In October 2017, the Government established the Abhaile project under the remit of the Citizens Information Board. This project increased funding to MABS (the State’s Money Advice and Budgeting Service) existing mortgage supports in place since September 2015; continued to fund the Accountants’ service, put in place in October 2017; and funded a new voucher system for borrowers in late-stage mortgage arrears to access a Personal Insolvency Practitioner for one meeting to determine eligibility for an insolvency arrangement or a Solicitor for legal advice as well as a system of Court Mentors at repossession hearings across the country.

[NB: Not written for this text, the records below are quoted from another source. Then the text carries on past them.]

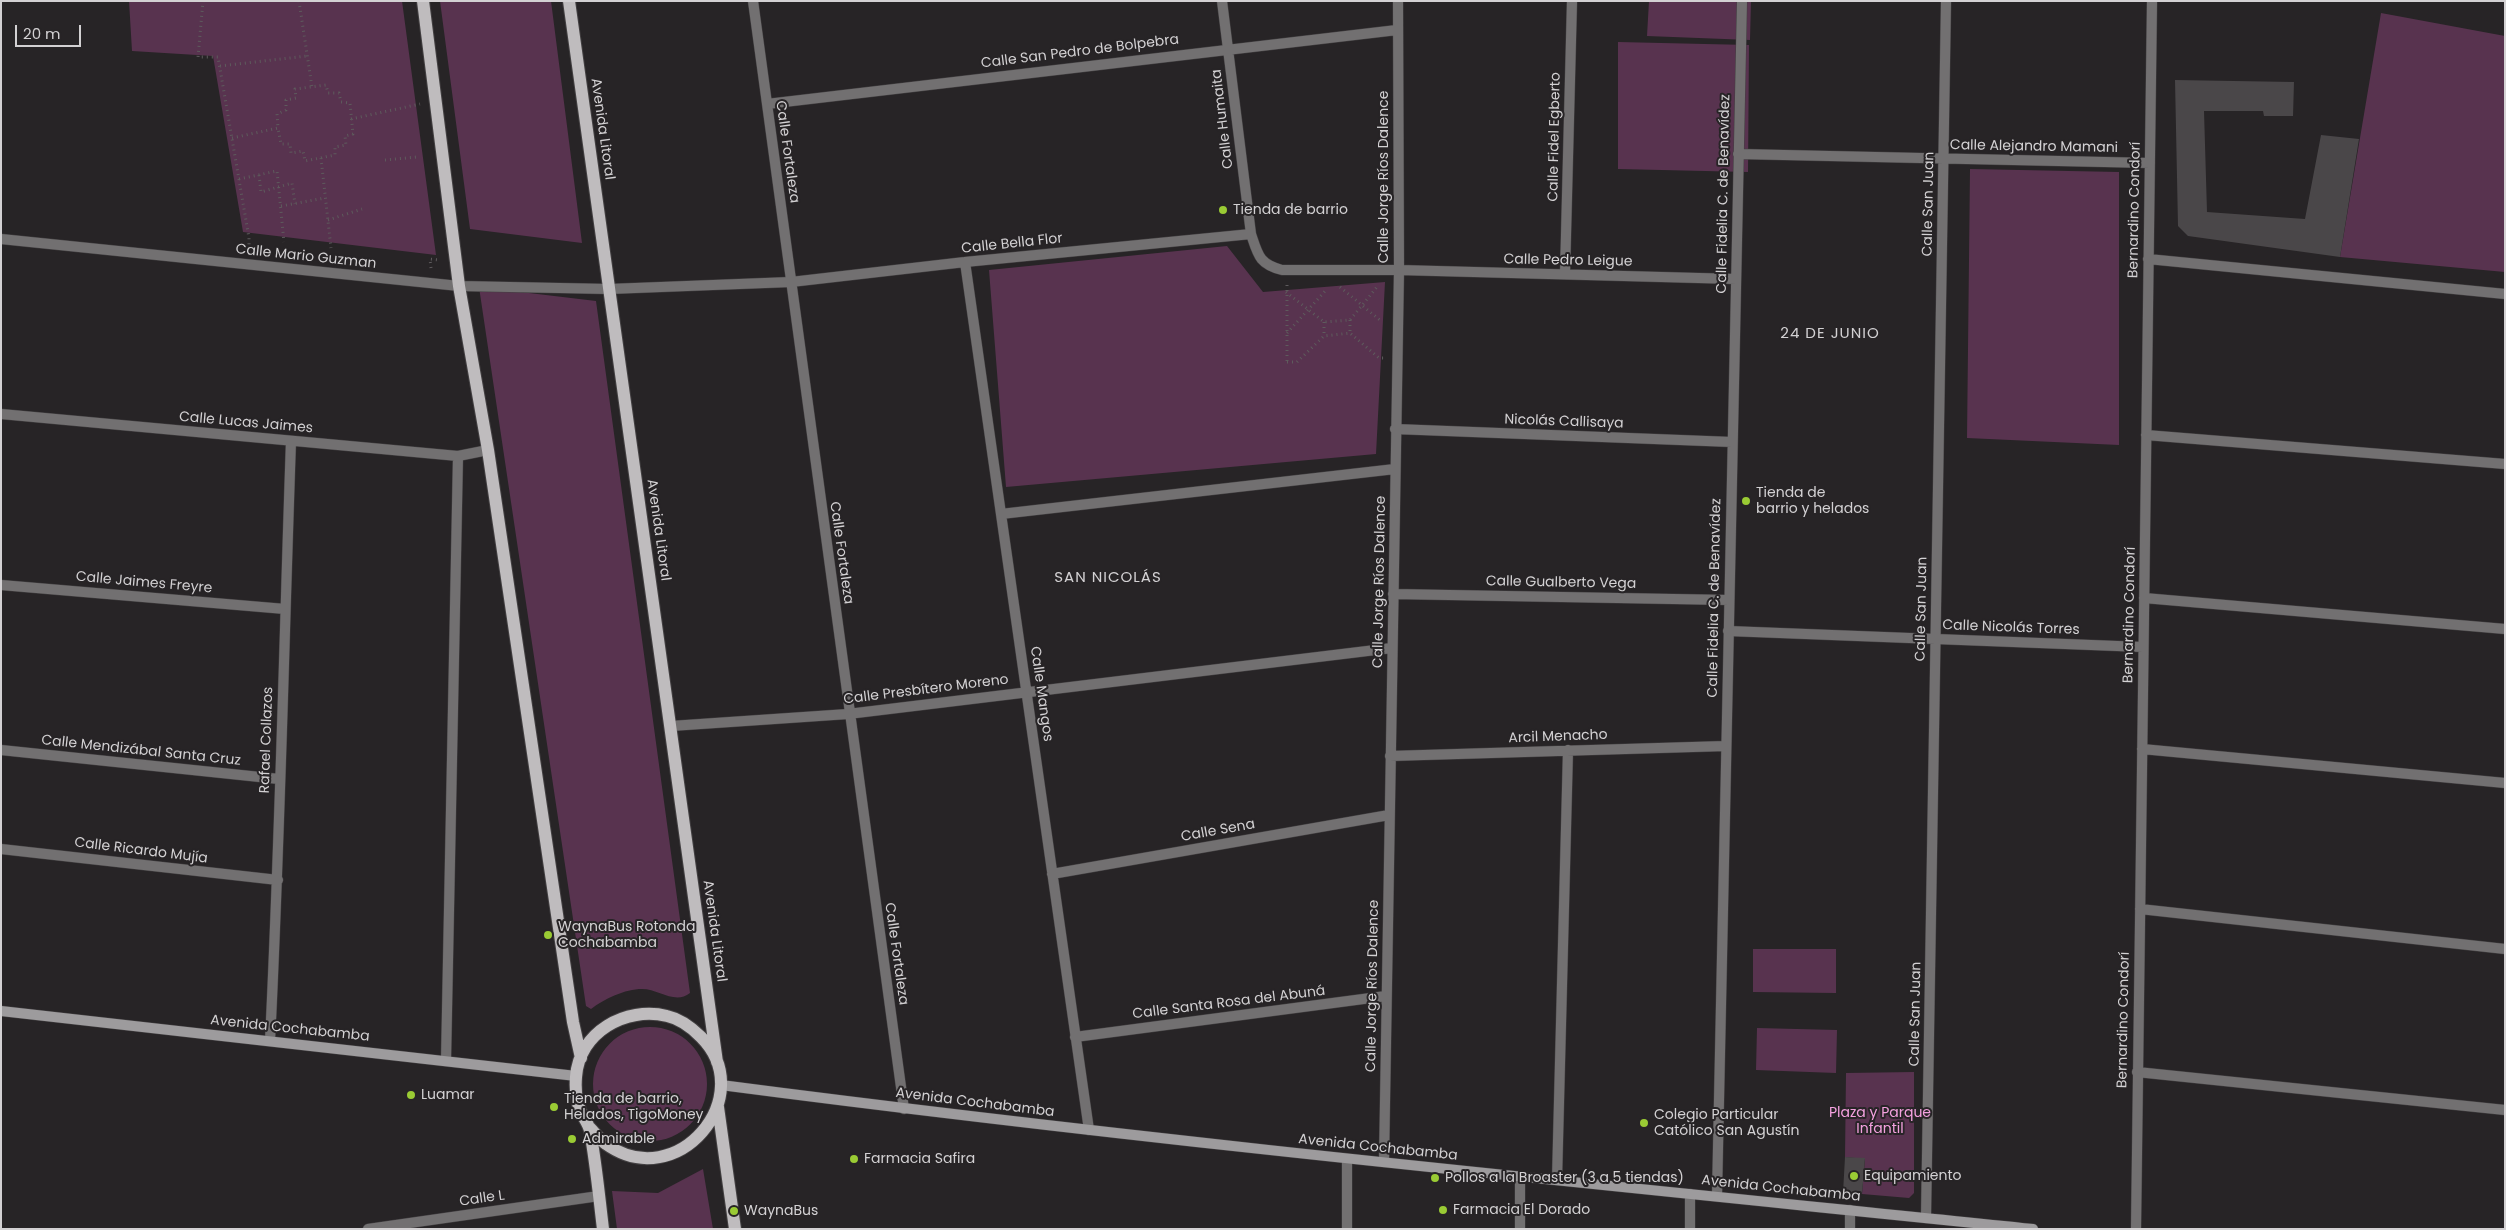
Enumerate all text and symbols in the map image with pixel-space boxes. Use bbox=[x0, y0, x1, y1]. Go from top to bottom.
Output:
scale bar bbox=[18, 15, 84, 47]
text: 20 m bbox=[23, 23, 61, 44]
street label: Calle San Pedro de Bolpebra bbox=[980, 32, 1180, 72]
street label: Calle Humaita bbox=[1209, 68, 1237, 170]
street label: Calle Fidel Egberto bbox=[1545, 72, 1565, 202]
street label: Avenida Litoral bbox=[587, 77, 617, 181]
street label: Calle Jorge Ríos Dalence bbox=[1376, 91, 1392, 263]
street label: Calle Fidelia C. de Benavídez bbox=[1714, 94, 1734, 294]
street label: Calle Fortaleza bbox=[771, 100, 803, 204]
street label: Calle Alejandro Mamani bbox=[1950, 137, 2118, 157]
street label: Bernardino Condorí bbox=[2125, 142, 2145, 278]
street label: Calle San Juan bbox=[1920, 151, 1938, 257]
place label: Tienda de barrio bbox=[1233, 202, 1348, 218]
marker: Tienda de barrio bbox=[1217, 204, 1229, 216]
street label: Calle Bella Flor bbox=[961, 230, 1063, 258]
street label: Calle Mario Guzman bbox=[235, 241, 377, 273]
street label: Calle Pedro Leigue bbox=[1503, 251, 1633, 271]
district label: 24 DE JUNIO bbox=[1779, 325, 1881, 343]
street label: Calle Lucas Jaimes bbox=[178, 409, 314, 437]
street label: Nicolás Callisaya bbox=[1504, 412, 1624, 432]
street label: Avenida Litoral bbox=[643, 478, 673, 582]
place label: Tienda de barrio y helados bbox=[1756, 485, 1869, 518]
marker: Tienda de barrio y helados bbox=[1740, 495, 1752, 507]
street label: Calle Jorge Ríos Dalence bbox=[1370, 496, 1390, 668]
street label: Calle Fidelia C. de Benavídez bbox=[1705, 498, 1725, 698]
street label: Calle Fortaleza bbox=[825, 501, 857, 605]
street label: Bernardino Condorí bbox=[2120, 547, 2140, 683]
street label: Calle San Juan bbox=[1913, 556, 1931, 662]
street label: Calle Jaimes Freyre bbox=[75, 569, 213, 597]
district label: SAN NICOLÁS bbox=[1053, 569, 1163, 587]
street label: Calle Gualberto Vega bbox=[1486, 573, 1636, 593]
street label: Calle Nicolás Torres bbox=[1942, 617, 2080, 639]
street label: Calle Mangos bbox=[1026, 645, 1056, 743]
street label: Calle Presbítero Moreno bbox=[842, 672, 1010, 708]
street label: Rafael Collazos bbox=[257, 686, 277, 794]
street label: Arcil Menacho bbox=[1508, 727, 1608, 747]
street label: Calle Mendizábal Santa Cruz bbox=[40, 732, 242, 770]
street label: Calle Sena bbox=[1180, 816, 1256, 846]
street label: Calle Ricardo Mujía bbox=[73, 834, 209, 868]
street label: Avenida Litoral bbox=[699, 879, 729, 983]
street label: Calle Jorge Ríos Dalence bbox=[1363, 900, 1383, 1072]
street label: Calle Fortaleza bbox=[880, 902, 912, 1006]
place label: WaynaBus Rotonda Cochabamba bbox=[558, 919, 695, 952]
marker: WaynaBus Rotonda Cochabamba bbox=[542, 929, 554, 941]
street label: Bernardino Condorí bbox=[2114, 952, 2134, 1088]
street label: Calle San Juan bbox=[1907, 961, 1925, 1067]
street label: Calle Santa Rosa del Abuná bbox=[1132, 983, 1326, 1023]
street label: Avenida Cochabamba bbox=[210, 1012, 370, 1046]
street label: Avenida Cochabamba bbox=[895, 1085, 1055, 1121]
place label: Luamar bbox=[421, 1087, 475, 1103]
marker: Luamar bbox=[405, 1089, 417, 1101]
place label: Tienda de barrio, Helados, TigoMoney bbox=[564, 1091, 703, 1124]
marker: Tienda de barrio, Helados, TigoMoney bbox=[548, 1101, 560, 1113]
park label: Plaza y Parque Infantil bbox=[1829, 1105, 1931, 1138]
place label: Colegio Particular Católico San Agustín bbox=[1654, 1107, 1799, 1140]
marker: Colegio Particular Católico San Agustín bbox=[1638, 1117, 1650, 1129]
place label: Admirable bbox=[582, 1131, 655, 1147]
street label: Avenida Cochabamba bbox=[1298, 1131, 1458, 1165]
marker: Admirable bbox=[566, 1133, 578, 1145]
place label: Farmacia Safira bbox=[864, 1151, 975, 1167]
marker: Farmacia Safira bbox=[848, 1153, 860, 1165]
place label: Equipamiento bbox=[1864, 1168, 1962, 1184]
place label: Pollos a la Broaster (3 a 5 tiendas) bbox=[1445, 1170, 1684, 1186]
marker: Equipamiento bbox=[1848, 1170, 1860, 1182]
marker: Pollos a la Broaster (3 a 5 tiendas) bbox=[1429, 1172, 1441, 1184]
street label: Avenida Cochabamba bbox=[1701, 1172, 1861, 1206]
street label: Calle L bbox=[458, 1188, 506, 1210]
place label: Farmacia El Dorado bbox=[1453, 1202, 1590, 1218]
place label: WaynaBus bbox=[744, 1203, 818, 1219]
marker: Farmacia El Dorado bbox=[1437, 1204, 1449, 1216]
marker: WaynaBus bbox=[728, 1205, 740, 1217]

According to the Fifth Report of the Abhaile Scheme, some 17,299 Personal Insolvency Practitioner (PIP) vouchers were issued between mid-2016 when the Scheme began and December 2021 (p.24). It should be noted here that PIP vouchers are provided per borrower, not per mortgage, and so the number of mortgages involved is less. Of these, 12,669 have been presented for payment. At €500 plus VAT of 21 per cent per voucher, this equates to a value of €7,664,745 redeemed out of a possible €10,465,895. A breakdown of the outcomes for the 12,669 borrowers who presented their PIP Vouchers for payment (p.30). Just 25 per cent were granted a Personal Insolvency Arrangement (PIA) (n=3,158); a further 11 per cent entered into an informal solution with their lender (n=1,403), either an Alternative Payment Arrangement (ARA) or Mortgage to Rent (MTR); and just 1.5 per cent were made bankrupt (n=202).
So, for €10.4 million, less than half of all borrowers who presented their PIP voucher for payment (n=6,249, 49 per cent) had accessed or were in the process of accessing an insolvency solution. The 3,430 (27 per cent) who accessed or were in progress towards an informal solution could have achieved the same result by accessing MABS’ free money advice supports without the need or expense of a PIP. The recent addition of the Dealing with Debt website from the BPFI to the space simply signposts visitors to the site to existing supports.
Mortgage to Rent
Since its introduction in 2012, only 2,130 households have availed of the scheme out of a total of 6,750 cases (31 per cent) and a further 560 are being progressed. Mortgage to Rent does not serve all counties equally. Counties Sligo, Roscommon, Leitrim, Galway City, Monaghan and Longford have all had less than 100 successful cases. Mortgage to Rent has been reviewed twice, the first time in February 2017. Following that review, one of the main outcomes was the introduction of a new funding model, using private equity. Private equity vehicles are, by their nature, profit driven and without tight regulations and buy-back options for the State, Mortgage to Rent tenants may fall foul of market fluctuations. The second review took place in February 2021 and resulted in welcome improvements to the eligibility criteria, including income limits, equity limits and size of the property. These improvements will no doubt help support some households, however based on the last ineligible cases summary report from the Housing Agency, 341 cases were ineligible on the grounds that the household was either over or under-occupied. The changes to this element announced in February 2021 apply only to borrowers aged 65+ or where there’s a disability in the household. There is no evidence in the 2021 review that this will have a significant impact on the numbers eligible. Of the 6,750 applications for Mortgage to Rent, 4,060 were ineligible or terminated during the process.
Both Personal Insolvency Arrangements and Mortgage to Rent will work for some households, but there are still many in long-term arrears for whom there is little support.